Only the lines below starting at the one that contains "right eye: (2, 739)" and ending at the one that contains "left hip: (1006, 927)" are to be reproduced, exactly and with both ends kept.

[Records contained in a dataset]
────
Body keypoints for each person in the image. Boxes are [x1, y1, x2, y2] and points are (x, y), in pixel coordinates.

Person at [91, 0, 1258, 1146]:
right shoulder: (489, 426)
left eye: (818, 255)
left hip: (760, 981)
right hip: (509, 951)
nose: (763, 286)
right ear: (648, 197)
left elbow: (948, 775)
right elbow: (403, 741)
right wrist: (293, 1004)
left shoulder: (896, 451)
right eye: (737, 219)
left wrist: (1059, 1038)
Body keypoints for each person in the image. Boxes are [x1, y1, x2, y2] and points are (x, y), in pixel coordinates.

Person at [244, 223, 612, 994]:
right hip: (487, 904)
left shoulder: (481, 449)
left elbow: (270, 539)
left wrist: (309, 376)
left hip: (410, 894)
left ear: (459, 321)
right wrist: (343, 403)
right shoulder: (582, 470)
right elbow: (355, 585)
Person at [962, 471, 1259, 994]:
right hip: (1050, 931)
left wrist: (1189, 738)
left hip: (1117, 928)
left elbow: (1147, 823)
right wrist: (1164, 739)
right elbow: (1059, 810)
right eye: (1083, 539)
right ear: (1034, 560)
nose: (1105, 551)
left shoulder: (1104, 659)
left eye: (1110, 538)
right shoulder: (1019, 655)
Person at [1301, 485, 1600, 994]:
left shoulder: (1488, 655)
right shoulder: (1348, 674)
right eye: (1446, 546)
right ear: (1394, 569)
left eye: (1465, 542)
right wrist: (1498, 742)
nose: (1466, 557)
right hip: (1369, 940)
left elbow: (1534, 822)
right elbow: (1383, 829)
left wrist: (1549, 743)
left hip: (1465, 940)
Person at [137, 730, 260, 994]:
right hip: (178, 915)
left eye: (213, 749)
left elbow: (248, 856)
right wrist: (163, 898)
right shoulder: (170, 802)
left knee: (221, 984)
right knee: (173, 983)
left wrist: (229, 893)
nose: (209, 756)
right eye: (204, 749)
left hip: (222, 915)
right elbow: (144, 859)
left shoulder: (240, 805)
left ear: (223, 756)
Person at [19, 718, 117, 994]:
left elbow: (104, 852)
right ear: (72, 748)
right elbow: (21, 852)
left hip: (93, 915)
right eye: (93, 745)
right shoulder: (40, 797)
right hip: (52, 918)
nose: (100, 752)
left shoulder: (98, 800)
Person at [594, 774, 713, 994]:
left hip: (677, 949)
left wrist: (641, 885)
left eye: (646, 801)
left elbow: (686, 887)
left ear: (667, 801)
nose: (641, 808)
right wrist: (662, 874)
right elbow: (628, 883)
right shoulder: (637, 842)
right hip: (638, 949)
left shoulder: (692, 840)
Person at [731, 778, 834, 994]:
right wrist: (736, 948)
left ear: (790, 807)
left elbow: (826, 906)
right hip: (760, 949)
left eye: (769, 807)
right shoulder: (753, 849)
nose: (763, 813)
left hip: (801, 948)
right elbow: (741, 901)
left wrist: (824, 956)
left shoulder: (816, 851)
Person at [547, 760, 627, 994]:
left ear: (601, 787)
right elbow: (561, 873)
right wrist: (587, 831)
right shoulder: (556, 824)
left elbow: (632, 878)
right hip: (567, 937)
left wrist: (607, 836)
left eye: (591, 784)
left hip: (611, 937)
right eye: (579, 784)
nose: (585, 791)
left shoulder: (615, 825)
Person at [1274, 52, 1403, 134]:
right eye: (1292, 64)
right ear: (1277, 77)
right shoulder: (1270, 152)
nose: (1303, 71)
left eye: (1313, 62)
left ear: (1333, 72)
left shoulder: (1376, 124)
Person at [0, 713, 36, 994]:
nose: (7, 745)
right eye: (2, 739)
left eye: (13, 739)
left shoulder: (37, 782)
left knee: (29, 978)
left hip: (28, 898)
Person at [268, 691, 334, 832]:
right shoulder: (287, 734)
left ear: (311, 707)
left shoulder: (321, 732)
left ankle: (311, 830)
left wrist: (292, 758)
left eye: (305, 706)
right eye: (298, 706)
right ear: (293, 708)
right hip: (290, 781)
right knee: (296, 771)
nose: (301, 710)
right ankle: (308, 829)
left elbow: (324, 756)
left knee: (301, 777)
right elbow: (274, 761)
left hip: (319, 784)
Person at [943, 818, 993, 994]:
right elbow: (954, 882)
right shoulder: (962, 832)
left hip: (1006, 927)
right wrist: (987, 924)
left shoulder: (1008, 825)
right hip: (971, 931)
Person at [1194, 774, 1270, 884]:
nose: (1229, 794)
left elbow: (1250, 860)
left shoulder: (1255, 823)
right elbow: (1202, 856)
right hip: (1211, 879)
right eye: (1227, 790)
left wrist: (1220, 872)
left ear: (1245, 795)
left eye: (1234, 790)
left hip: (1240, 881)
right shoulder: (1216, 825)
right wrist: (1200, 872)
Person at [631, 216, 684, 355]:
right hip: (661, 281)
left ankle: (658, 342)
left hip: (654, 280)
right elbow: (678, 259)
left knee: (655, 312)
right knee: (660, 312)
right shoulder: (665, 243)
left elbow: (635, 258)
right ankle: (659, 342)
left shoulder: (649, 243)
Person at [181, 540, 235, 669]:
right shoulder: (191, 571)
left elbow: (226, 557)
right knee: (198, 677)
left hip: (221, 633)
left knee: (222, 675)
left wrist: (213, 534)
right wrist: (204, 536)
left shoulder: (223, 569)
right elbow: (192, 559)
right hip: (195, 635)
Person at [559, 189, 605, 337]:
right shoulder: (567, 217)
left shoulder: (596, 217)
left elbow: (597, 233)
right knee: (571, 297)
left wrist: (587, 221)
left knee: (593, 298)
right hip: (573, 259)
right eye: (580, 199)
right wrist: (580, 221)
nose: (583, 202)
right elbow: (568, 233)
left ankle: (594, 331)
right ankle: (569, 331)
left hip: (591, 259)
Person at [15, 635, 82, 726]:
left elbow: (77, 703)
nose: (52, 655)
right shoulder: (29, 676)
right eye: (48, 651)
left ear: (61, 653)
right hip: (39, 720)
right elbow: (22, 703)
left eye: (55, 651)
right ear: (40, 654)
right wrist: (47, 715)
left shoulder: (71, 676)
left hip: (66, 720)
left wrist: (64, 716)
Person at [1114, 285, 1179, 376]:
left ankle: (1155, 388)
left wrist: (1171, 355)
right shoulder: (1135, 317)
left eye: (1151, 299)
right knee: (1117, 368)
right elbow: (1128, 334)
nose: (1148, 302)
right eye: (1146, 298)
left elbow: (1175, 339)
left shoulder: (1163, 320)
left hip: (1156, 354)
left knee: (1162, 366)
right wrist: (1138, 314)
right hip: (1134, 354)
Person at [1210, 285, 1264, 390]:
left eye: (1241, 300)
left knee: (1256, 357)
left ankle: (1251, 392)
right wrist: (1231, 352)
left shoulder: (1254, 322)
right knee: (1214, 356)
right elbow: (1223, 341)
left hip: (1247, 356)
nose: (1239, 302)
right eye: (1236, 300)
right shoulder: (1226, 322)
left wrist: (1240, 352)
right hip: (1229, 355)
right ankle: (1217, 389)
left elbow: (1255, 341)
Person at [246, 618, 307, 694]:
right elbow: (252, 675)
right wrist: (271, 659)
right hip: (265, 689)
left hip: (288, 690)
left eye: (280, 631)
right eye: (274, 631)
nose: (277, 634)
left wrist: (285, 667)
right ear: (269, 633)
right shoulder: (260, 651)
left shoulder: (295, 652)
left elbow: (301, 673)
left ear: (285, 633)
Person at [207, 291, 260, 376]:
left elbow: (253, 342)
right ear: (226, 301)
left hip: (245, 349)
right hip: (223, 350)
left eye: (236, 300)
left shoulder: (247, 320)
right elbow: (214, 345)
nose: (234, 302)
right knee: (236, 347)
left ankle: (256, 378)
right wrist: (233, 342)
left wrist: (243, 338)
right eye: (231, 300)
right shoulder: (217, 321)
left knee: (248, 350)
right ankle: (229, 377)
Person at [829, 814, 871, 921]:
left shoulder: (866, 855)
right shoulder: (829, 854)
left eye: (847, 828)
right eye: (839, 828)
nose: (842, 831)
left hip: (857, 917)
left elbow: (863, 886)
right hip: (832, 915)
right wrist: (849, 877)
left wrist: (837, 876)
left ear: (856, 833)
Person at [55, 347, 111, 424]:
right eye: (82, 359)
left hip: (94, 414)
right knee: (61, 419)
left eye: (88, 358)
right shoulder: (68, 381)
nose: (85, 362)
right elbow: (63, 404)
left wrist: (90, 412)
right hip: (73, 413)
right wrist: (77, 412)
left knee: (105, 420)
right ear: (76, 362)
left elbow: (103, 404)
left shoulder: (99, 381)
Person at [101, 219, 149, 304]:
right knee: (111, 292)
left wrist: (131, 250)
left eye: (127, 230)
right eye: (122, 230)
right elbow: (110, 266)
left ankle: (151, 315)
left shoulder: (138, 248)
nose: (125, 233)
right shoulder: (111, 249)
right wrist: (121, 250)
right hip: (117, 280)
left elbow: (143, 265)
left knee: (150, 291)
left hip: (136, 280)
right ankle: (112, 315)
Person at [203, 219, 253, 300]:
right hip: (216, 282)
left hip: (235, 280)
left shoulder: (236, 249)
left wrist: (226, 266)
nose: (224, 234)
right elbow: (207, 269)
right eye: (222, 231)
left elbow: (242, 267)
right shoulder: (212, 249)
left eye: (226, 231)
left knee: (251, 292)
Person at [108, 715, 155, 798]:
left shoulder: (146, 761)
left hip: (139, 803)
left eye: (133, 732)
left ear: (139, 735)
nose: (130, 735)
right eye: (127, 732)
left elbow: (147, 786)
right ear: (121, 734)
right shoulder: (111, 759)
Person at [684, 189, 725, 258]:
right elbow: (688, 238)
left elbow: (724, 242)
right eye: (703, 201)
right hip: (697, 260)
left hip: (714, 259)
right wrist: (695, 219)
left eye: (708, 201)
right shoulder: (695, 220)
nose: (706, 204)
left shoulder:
────
→ Solved exercise
right eye: (2, 739)
left eye: (13, 739)
left shoulder: (37, 782)
left knee: (29, 978)
left hip: (28, 898)
Person at [268, 691, 334, 832]:
right shoulder: (287, 734)
left ear: (311, 707)
left shoulder: (321, 732)
left ankle: (311, 830)
left wrist: (292, 758)
left eye: (305, 706)
right eye: (298, 706)
right ear: (293, 708)
right hip: (290, 781)
right knee: (296, 771)
nose: (301, 710)
right ankle: (308, 829)
left elbow: (324, 756)
left knee: (301, 777)
right elbow: (274, 761)
left hip: (319, 784)
Person at [943, 818, 993, 994]:
right elbow: (954, 882)
right shoulder: (962, 832)
left hip: (1006, 927)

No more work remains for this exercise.